Namayanja always carried materials and delivered finished products to her clients. Her production capital depended on customers who would pay deposits and that is the money she used use to buy raw materials that is the avocado seeds, simsim, pumpkin seeds among others. She says she gets an average profit of 1200 shillings on every tin sold.
The 45-year-old mother of two says one of the challenges is competition from others in the same business. "I always plan to be exceptional. But there are people in the same business who wait for clients from wherever they are. They do not explore the market. I make unique products like small branded tins and this helps me expand my market base.”
Fazirah Namugga, an employee, talks approvingly of the business now: "We sell our products to people in different parts of Kampala and Jinja among other towns. Since we make quality products, our customers look for us everywhere we are found."
Florence Mukasa, a client rates Namayanja’s products highly. "I decided to taste her products by buying a big tin of hibiscus at Shillings 10,000. I used to make hibiscus juice as she advised me that it helps to solve dehydration and it really worked for me.”
Namanyanja attends different exhibitions like in that organized by CBS PEWOSA, Namboole, Lugogo among others.
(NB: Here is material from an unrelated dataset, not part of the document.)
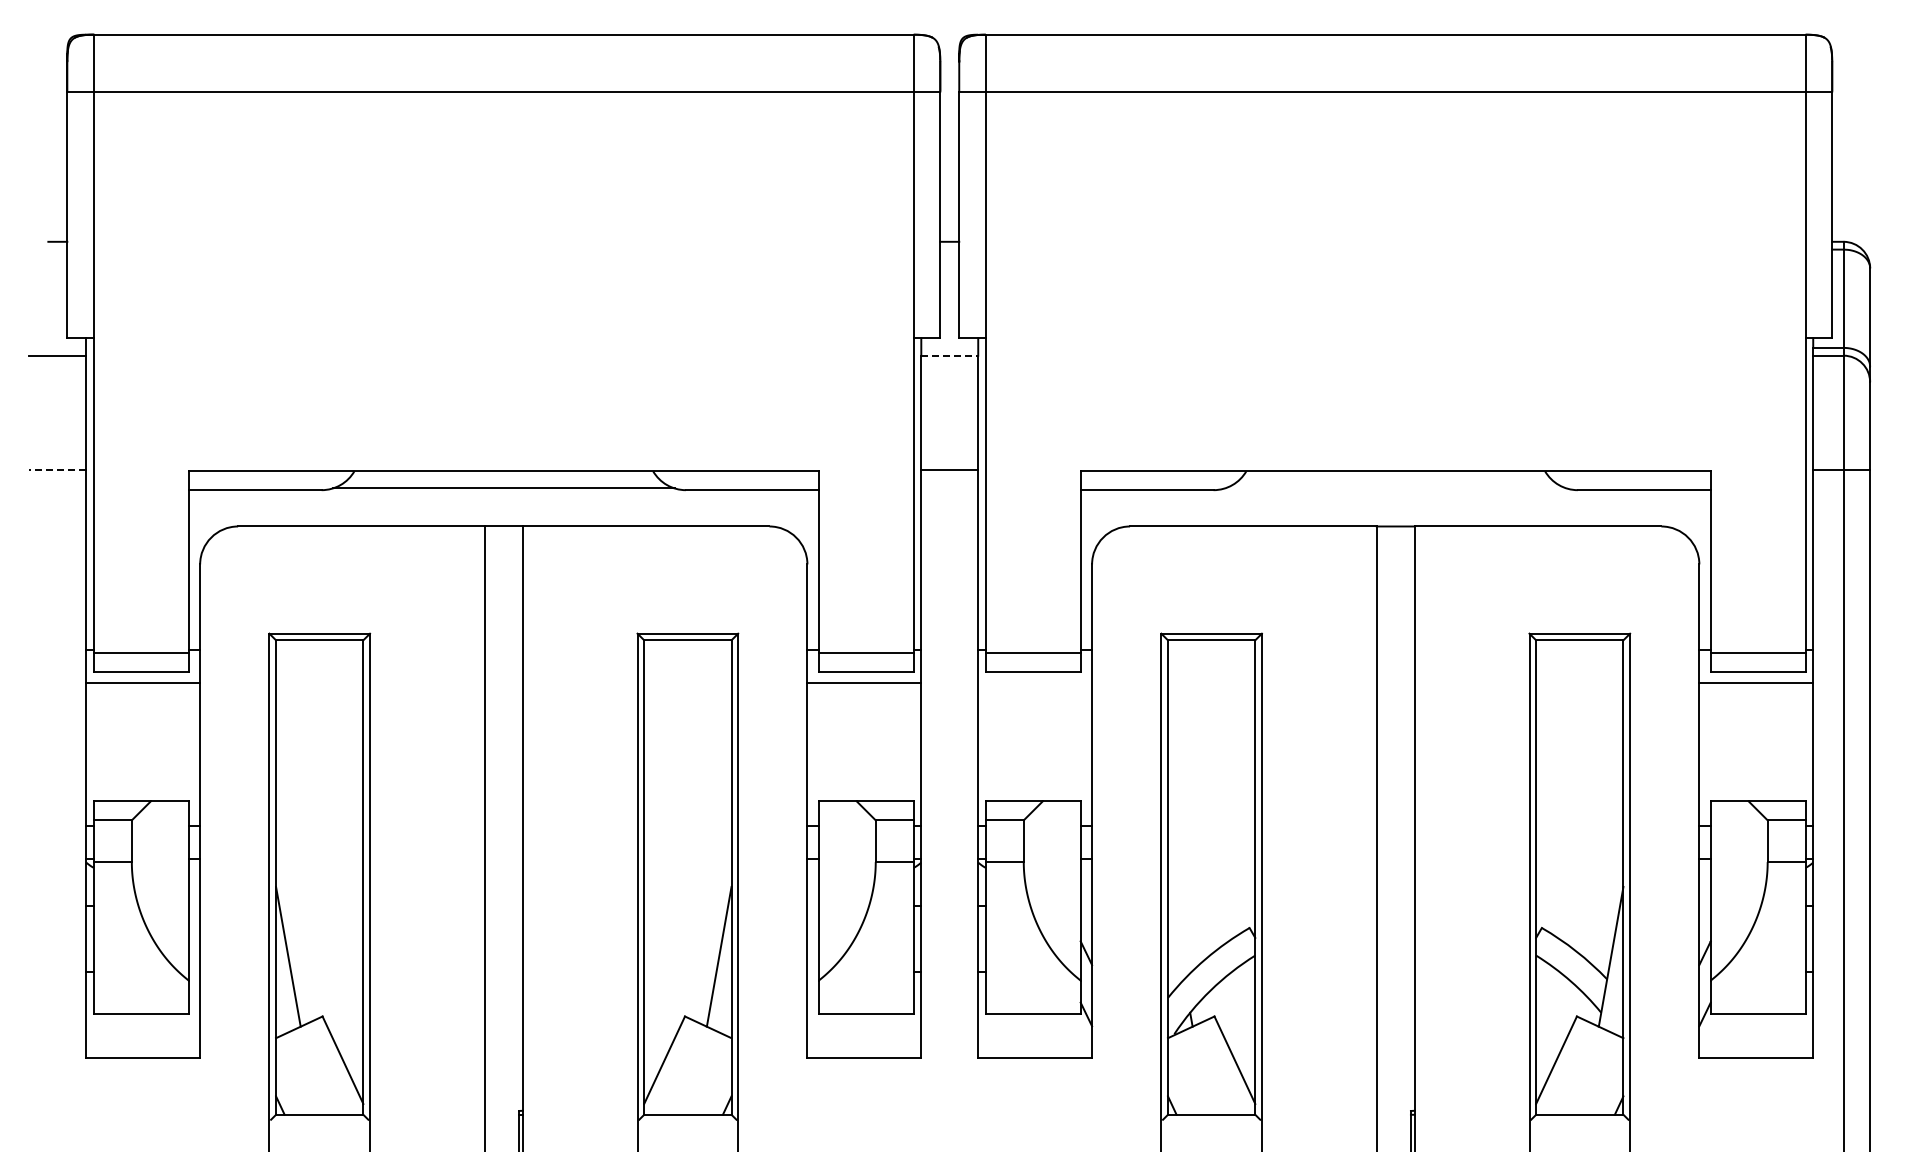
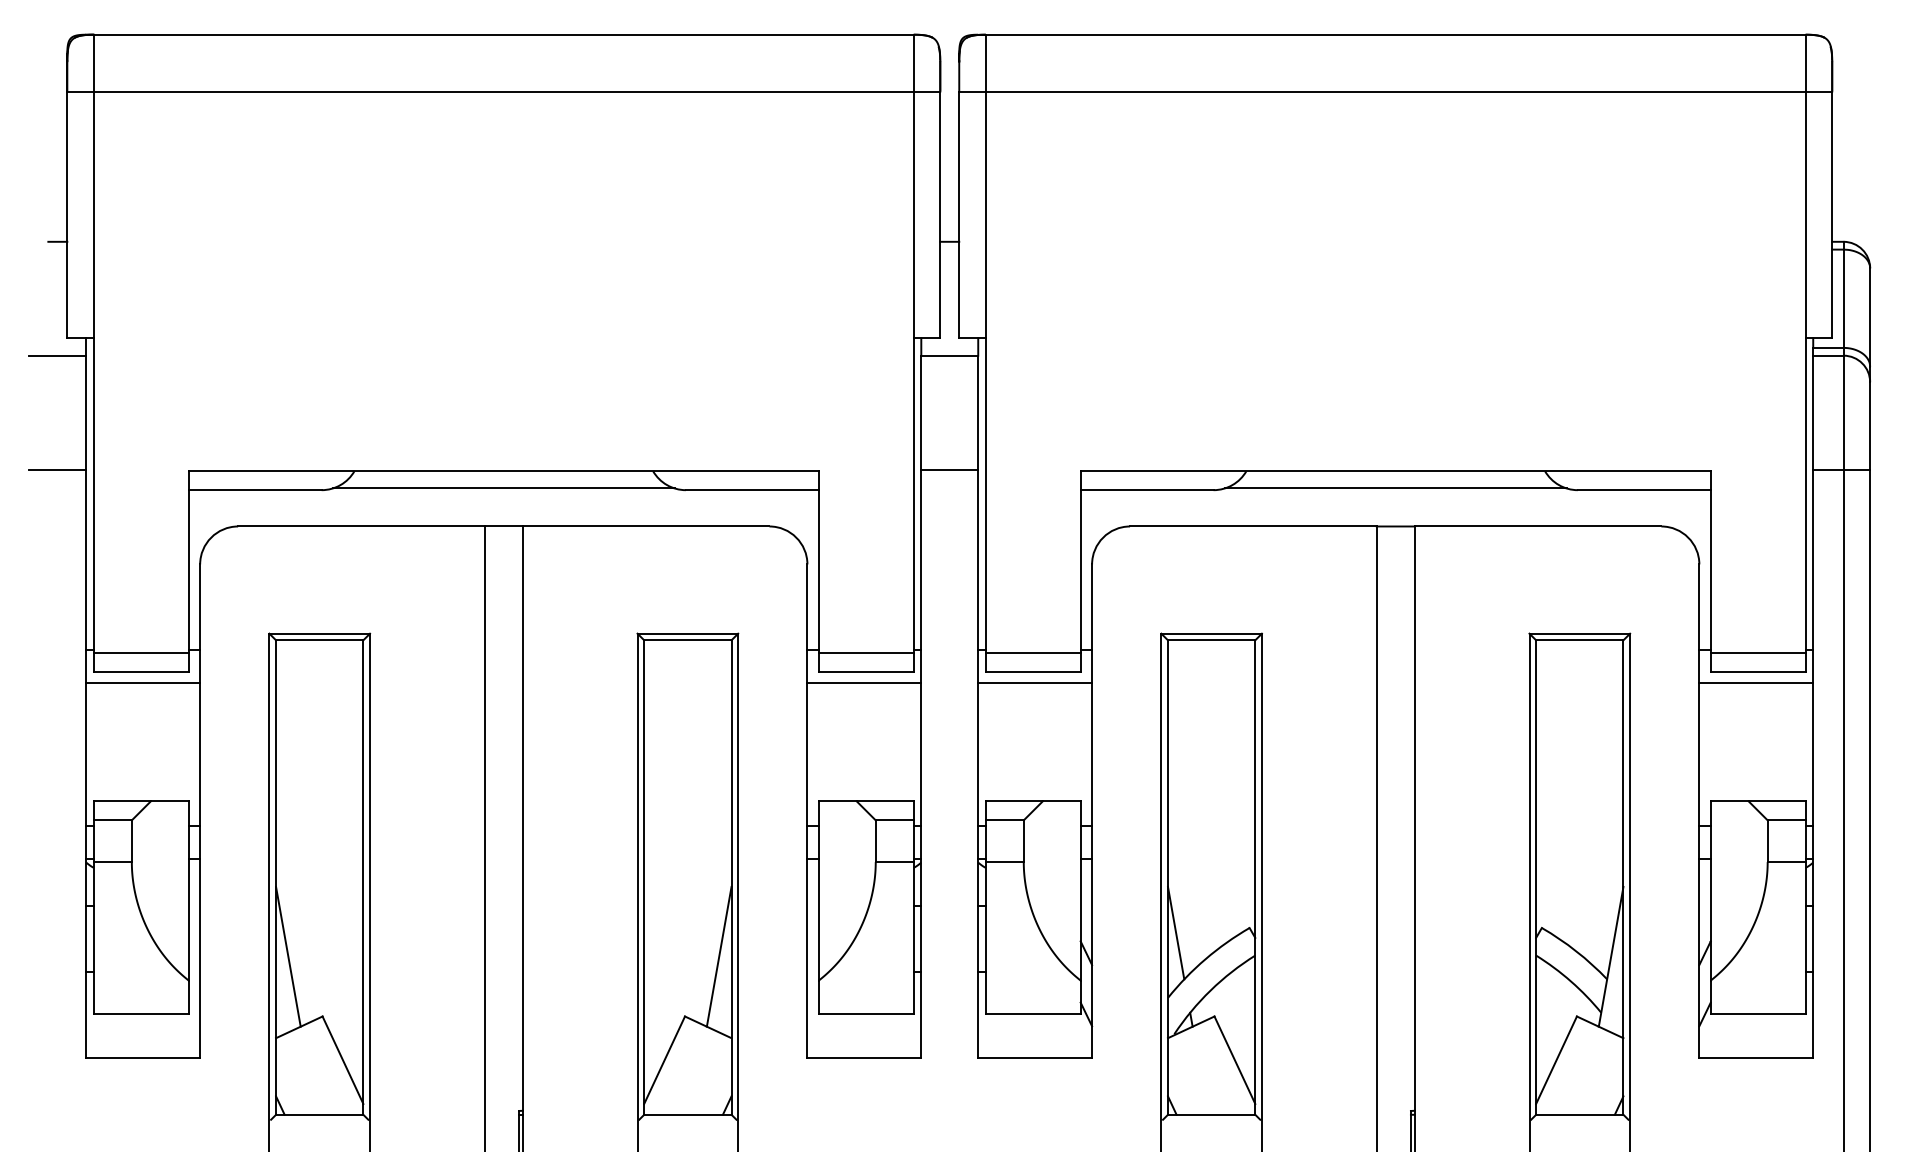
line at (950, 355): dashed -> solid
line at (57, 469): dashed -> solid
line at (1395, 488): none -> present
line at (1035, 682): none -> present
line at (1176, 932): none -> present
This helps her get in touch with her clients and also meet other persons who develop desire for her products.
"In a year we attend to nine exhibitions and of these one is organized by CBS PEWOSA at Wankulukuku Stadium where we are given opportunities to display our commodities and interact with our clients," says Bwambale Isaac, an employee.
About future plans, Namayanja hopes to acquire modern machinery for processing and packaging.
"Start with what you have" is what she says to young people who are trying to become independent.